Reza Hatefi - Decade Capital

Okay. And then lastly, one question on load growth again. I guess also on slide 19, part of your guidance is 1% volume growth but then in your 10-K that just got published I guess you’re guiding to flat kilowatt hour sales growth on average from ‘11 to ‘13. Does that mean ‘12 or ‘13 actually has negative growth that offsets this 1% positive growth?

James R. Hatfield

That's correct. We see a slight rebound in ‘11 just based on the fact that the, we've had a very weak economy and we’ve seen consumer conservation top of mind because of the economy. So you get somewhat of a rebound effect, so-to-speak, in ‘11. But beyond that, we expect that usage is going to be slightly negative.

Reza Hatefi - Decade Capital

And is that negative mainly because of the energy efficiency programs or is it more the economy?

James R. Hatfield

No, it's really the impact of energy efficiency offsetting any sort of customer growth that you get on the system.

Reza Hatefi - Decade Capital

Okay. Thank you.

Operator

Our next question comes from Neil Mehta with Goldman Sachs.
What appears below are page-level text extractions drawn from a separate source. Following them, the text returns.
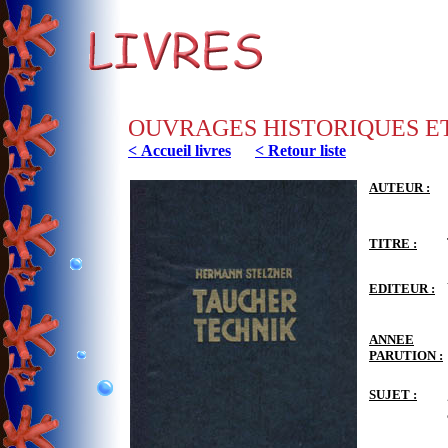
OUVRAGES HISTORIQUES E
< Accueil livres
< Retour liste
AUTEUR :
TITRE :
EDITEUR :
ANNEE
PARUTION :
SUJET :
Please state your question.

Michael Lapides - Goldman Sachs

Hi, guys, this is Michael Lapides, asked and answered. Much appreciate it.

Donald G. Robinson

Thank you, Michael.

James R. Hatfield

Thank you.

Operator

Our next question comes from Greg Gordon with Morgan Stanley.
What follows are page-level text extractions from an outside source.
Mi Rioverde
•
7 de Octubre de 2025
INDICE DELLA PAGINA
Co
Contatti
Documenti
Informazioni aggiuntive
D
Greg Gordon - Morgan Stanley

Hi, Jim, It’s Greg, a follow-up on Reza’s question. I'm curious as to your confidence in your ability to accurately forecast out that far and sort of relative to just your willingness or necessity to be fundamentally conservative in your outlook, when we look – back at sort of January of last year, the EIA said sales growth in the U.S. would be 0.8% and every CFO I talked to said model zero and we had a 4% year.

James R. Hatfield

Well, I mean, I'm not trying to be critical. I'm just wondering how you get your mind around a set of variables and sort of scenario analysis and get comfortable with that and is that a conservative baseline, are you really comfortable that's sort of the most likely outcome.

Donald G. Robinson

Well, Greg, I would approach the answer in this way. As a utility we're generally conservative in nature. We do have history with rebounds. I mean if you look at the Arizona economy historically we go through these cycles. So we can go back and look at what's happened generally speaking. And on the energy efficiency, we can only assume what's in the energy efficiency standard comes to provision and we put these all together and that becomes our forecast going forward. I mean, I wish, I could say it's going to be stronger, but the economy's still weak here and that's sort of what we're seeing.
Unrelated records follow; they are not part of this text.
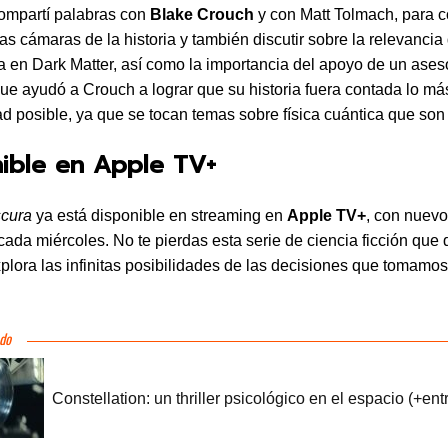
ompartí palabras con
Blake Crouch
y con Matt Tolmach, para 
ras cámaras de la historia y también discutir sobre la relevancia
a en Dark Matter, así como la importancia del apoyo de un ases
 que ayudó a Crouch a lograr que su historia fuera contada lo m
dad posible, ya que se tocan temas sobre física cuántica que son
nible en Apple TV+
scura
ya está disponible en streaming en
Apple TV+
, con nuev
cada miércoles. No te pierdas esta serie de ciencia ficción que 
plora las infinitas posibilidades de las decisiones que tomamos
Greg Gordon - Morgan Stanley

Okay. Well, we'll plan for the worst and hope for the best. Thank you.

Donald E. Brandt

Greg, Don Brandt here. I'll add to Jim's comment there on energy efficiency. At least in the first few years, it's I think relatively easy to predict it. There's a lot of low-hanging fruit. As we get further out on that time spectrum, it becomes a little less of the low-hanging fruit and more complicated and revolves around customers changing usage and habits and that as Jim says we essentially are forecasting what the models say will happen, whether in fact it does is something that probably has a significantly greater margin of error in bottom line, we want to do what's most cost effective for our customers as we proceed down the energy efficiency path.

Greg Gordon - Morgan Stanley

Well, Jim, you're on my panel on economic growth prospects at my conference in a few weeks. So we'll discuss it further then.

James R. Hatfield

Look forward to it, Greg.

Greg Gordon - Morgan Stanley

Take care.

Operator

There are no more further questions at this time. I'll now turn the conference back over to management for closing remarks. Thank you.

Rebecca Hickman

Thank you all for joining us today. Obviously, if you have any questions, please let us know and we’ll be happy to talk with you. Thank you for your interest in Pinnacle West.

Operator

This concludes today's conference. All parties may now disconnect. Thank you.